____ Given text
Wednesday, March 28, 2012

Social media affect on relationships

Last week, Trooper and I attended a panel discussion about social media, and how people today tend to be "tethered" to our technology and social networking sites. One of the topics the panel was asked to discuss was how social networking sites have affected friendships, and other relationships.

It got me thinking....how does connecting with someone online change the way we handle relationships?

We all know social networking sites, and the internet in general, has changed how we meet people. I think everyone knows someone whose relationship has been affected one way or another by facebook. And of course, there's the now age-old question - when should we change our relationship status, or when should I friend my new interest?

Those issues seem to exist when there are questions about the relationship itself. If facebook, or twitter, or whatever, didn't raise the concern, something else would. Or the issues come up as a result of compulsive, unhealthy use of a social networking site.
________
■ Prompt 1:
Decide whether each statement agrees with the post on social media and relationships. Answer yes or no for each, quoting the words of the post that decide it.
(a) The writer went to the panel discussion together with Trooper.
(b) One topic put to the panel was how social networking sites have affected friendships and other relationships.
(c) The post says the relationship issues would not come up at all without facebook or twitter.
■ Prompt 2: Summarize the post on social media and relationships in two sentences.
____ The data
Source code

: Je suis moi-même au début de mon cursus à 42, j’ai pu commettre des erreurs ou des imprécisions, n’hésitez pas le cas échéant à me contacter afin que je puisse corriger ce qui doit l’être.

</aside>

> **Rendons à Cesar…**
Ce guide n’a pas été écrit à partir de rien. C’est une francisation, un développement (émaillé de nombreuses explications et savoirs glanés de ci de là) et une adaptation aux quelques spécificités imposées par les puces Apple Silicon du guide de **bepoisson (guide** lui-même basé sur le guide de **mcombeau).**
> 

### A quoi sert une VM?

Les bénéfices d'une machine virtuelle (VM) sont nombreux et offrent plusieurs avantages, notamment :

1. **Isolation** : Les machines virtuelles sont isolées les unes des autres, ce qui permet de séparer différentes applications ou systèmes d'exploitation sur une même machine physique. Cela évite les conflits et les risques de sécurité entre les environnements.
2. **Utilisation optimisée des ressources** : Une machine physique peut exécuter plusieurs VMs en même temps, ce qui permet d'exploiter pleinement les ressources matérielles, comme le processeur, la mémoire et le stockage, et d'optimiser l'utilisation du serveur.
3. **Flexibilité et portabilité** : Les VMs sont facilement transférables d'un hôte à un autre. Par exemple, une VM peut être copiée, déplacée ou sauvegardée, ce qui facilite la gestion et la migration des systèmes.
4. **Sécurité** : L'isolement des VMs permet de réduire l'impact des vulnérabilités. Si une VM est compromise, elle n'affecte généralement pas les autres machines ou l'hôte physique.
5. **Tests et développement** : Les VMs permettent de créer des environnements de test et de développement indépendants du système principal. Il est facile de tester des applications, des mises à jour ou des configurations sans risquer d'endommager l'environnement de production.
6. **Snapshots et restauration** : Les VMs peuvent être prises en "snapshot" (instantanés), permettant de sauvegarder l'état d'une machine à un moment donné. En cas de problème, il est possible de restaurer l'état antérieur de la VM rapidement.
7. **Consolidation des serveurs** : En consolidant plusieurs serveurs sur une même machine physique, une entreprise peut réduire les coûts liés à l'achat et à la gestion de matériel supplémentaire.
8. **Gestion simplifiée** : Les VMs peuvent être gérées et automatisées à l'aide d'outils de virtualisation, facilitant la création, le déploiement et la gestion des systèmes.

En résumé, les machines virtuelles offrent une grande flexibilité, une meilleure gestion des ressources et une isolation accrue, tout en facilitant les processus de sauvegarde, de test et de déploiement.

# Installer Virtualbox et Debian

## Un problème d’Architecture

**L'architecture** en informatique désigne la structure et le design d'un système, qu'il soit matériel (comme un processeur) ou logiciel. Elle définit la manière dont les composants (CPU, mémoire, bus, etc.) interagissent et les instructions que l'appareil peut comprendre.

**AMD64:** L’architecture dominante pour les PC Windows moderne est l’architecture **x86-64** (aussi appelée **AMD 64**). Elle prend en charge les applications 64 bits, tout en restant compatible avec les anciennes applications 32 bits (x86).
________
■ Output 1:
(a) Yes: "Last week, Trooper and I attended a panel discussion about social media"
(b) Yes: "One of the topics the panel was asked to discuss was how social networking sites have affected friendships, and other relationships."
(c) No: "If facebook, or twitter, or whatever, didn't raise the concern, something else would."

■ Output 2: After a panel discussion on social media that included how social networking sites have affected friendships and other relationships, the writer asks how connecting with someone online changes the way we handle relationships. The writer notes that these sites have changed how we meet people, but argues that the issues they seem to raise exist when there are questions about the relationship itself or stem from compulsive, unhealthy use of a site.